Considering that it can take a very long time to prepare the data, we provide the processed data for download:
* [English-French](https://drive.google.com/file/d/15OBlFMjuwkbaY47xWdPysMyfpB-CqVoC/view?usp=sharing)
* [English-German](https://drive.google.com/file/d/1W-ngJpUvfRwSmWAUR2GZejMHBlRCMjfS/view?usp=sharing)
* [English-Romanian](https://drive.google.com/file/d/1fTP7PIbebewoLZD1rShFManED9cMysrV/view?usp=sharing)## Pre-trained models
We adopted the released [XLM](https://github.com/facebookresearch/XLM) and [MASS](https://github.com/microsoft/MASS) models for all language pairs. In order to better reproduce the results for MASS on En-De, we used monolingual data to continue pre-training the MASS pre-trained model for 300 epochs and selected the best model (epoch@270) by perplexity (PPL) on the validation set.

## Dataset section
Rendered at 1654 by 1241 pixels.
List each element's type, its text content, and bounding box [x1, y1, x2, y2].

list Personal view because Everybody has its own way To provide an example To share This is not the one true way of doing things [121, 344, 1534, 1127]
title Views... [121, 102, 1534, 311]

## Problems to work on
a) Answer these questions using the excerpt on translation data and pre-trained models:
(i) For which language pairs does the excerpt offer processed data for download?
(ii) Which two released models were adopted for all language pairs?
(iii) For how many epochs was the MASS pre-trained model further pre-trained on En-De, and which epoch was selected as best?
b) Repeat word for word the part of the excerpt on translation data and pre-trained models that opens with the words containing "Considering that it" and closes with "the validation set.".

## Exercise responses
a)
(i) English-French, English-German and English-Romanian.
(ii) XLM and MASS.
(iii) 300 epochs; epoch 270 (epoch@270) was selected.

b)
Considering that it can take a very long time to prepare the data, we provide the processed data for download:
* [English-French](https://drive.google.com/file/d/15OBlFMjuwkbaY47xWdPysMyfpB-CqVoC/view?usp=sharing)
* [English-German](https://drive.google.com/file/d/1W-ngJpUvfRwSmWAUR2GZejMHBlRCMjfS/view?usp=sharing)
* [English-Romanian](https://drive.google.com/file/d/1fTP7PIbebewoLZD1rShFManED9cMysrV/view?usp=sharing)## Pre-trained models
We adopted the released [XLM](https://github.com/facebookresearch/XLM) and [MASS](https://github.com/microsoft/MASS) models for all language pairs. In order to better reproduce the results for MASS on En-De, we used monolingual data to continue pre-training the MASS pre-trained model for 300 epochs and selected the best model (epoch@270) by perplexity (PPL) on the validation set.